- Lista de tareas -
(1) En el texto sobre la campaña «no está chido», ¿qué organización promueve esa campaña?
(2) Prosigue el texto sobre la campaña «no está chido» a partir de su última oración.

- Texto para leer -
= = = =

Supongo que los lectores estarán familiarizados con la campaña “no está chido” del Consejo de la Comunicación. En esta campaña se parte de la premisa de que los menores de edad (menores a 18 años cumplidos) no deben tener acceso al alcohol ni al tabaco. La pregunta que yo me hago es, ¿por qué no? Vayamos por partes.

Lo primero es separar al alcohol del tabaco; es un error mezclar ambas sustancias en un mismo esquema (me referiré principalmente al alcohol en este artículo), porque el tabaco no tiene ningún beneficio a corto ni a largo plazo sobre el organismo, sin importar las dosis, mientras que las bebidas alcohólicas pueden llegar a tenerlo, dependiendo de la cantidad y tipo de bebida; es cierto que hay debate aún sobre los efectos benéficos del vino tinto, pero podemos partir del hecho de que las bebidas alcohólicas son alimentos también, incluso en un grado mayor que los refrescos gaseosos.

En cuanto a la edad, realmente parece una distinción muy arbitraria que un joven de 17 años y 11 meses tenga un nivel de autonomía marcadamente menor de otro joven con un mes más de vida. No hay diferencias razonables entre uno y otro más allá del reconocimiento legal, pero en términos psicológicos y fisiológicos, son indistinguibles. Habría que reconsiderar esta frontera de los 18 años, la cual, dicho sea de paso, varía de país a país. Es cierto que, a menor edad, al organismo se le dificulta procesar el alcohol por lo que es evidente que no puede consumir las mismas dosis un niño de ocho años que un joven de dieciocho.

¿Pero un niño no puede consumir ninguna dosis de alcohol? ¿Qué hay de los postres o los chocolates envinados? Por más que busqué en la página oficial del Consejo de la comunicación, no hay referencia a un solo artículo científico que hable de los efectos del alcohol en niños o adolescentes; es decir, su campaña se basa en un punto de vista moral. Al respecto, un estudio publicado por el Journal of Cognition and development indica que los niños desarrollan una relación con la comida (y la bebida) en función de su entorno social: “aun si un niño no ha probado el vino, es testigo de cómo las personas beben alcohol, observan si se consume o no con la comida, si las personas lo beben solas o acompañadas, y si hace que se sientan felices o tristes […] La manera en la que los niños aprenden sobre el vino y el consumo de alcohol marca el tipo de hábitos que tendrán a lo largo de su vida” (https://doi.org/10.1080/15248370902966636).

= = = =

- Extractos de datos -
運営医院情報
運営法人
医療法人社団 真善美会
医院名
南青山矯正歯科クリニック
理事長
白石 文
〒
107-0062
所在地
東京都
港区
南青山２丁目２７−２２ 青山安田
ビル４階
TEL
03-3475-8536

= = = =

- Respuestas por tarea -
(1) El Consejo de la Comunicación.

(2)
El prohibicionismo rara vez funciona, y de esto hay amplias evidencias históricas. La solución radica entonces en un enfoque distinto: en la educación sobre el consumo. En otras sociedades, como la francesa, la italiana o la española, al alcohol (sobre todo el vino) se le considera parte de la cultura y no es mal visto que a los niños se les introduzca en el consumo responsable del mismo. Por contraparte, vemos cómo los springbreakers llegan a México a emborracharse porque súbitamente tienen acceso, pero nadie les ha enseñado cómo reconocer sus límites y mucho menos a disfrutar de las bebidas: ellos las consumen por el efecto esperado, no por disfrutar el sabor, el olor, las texturas y los matices de las bebidas. No saben discriminar.

¿Queremos eso para nuestros jóvenes? ¿Que no sepan conducirse con las bebidas alcohólicas? Al igual que con los temas de la sexualidad, si queremos que se conduzcan con responsabilidad, tenemos que formarlos; es importante quitar mitos y tabús moralistas, y, sobre todo, es importante dotarles de las herramientas para que ellos formen su propio criterio y puedan tomar mejores decisiones.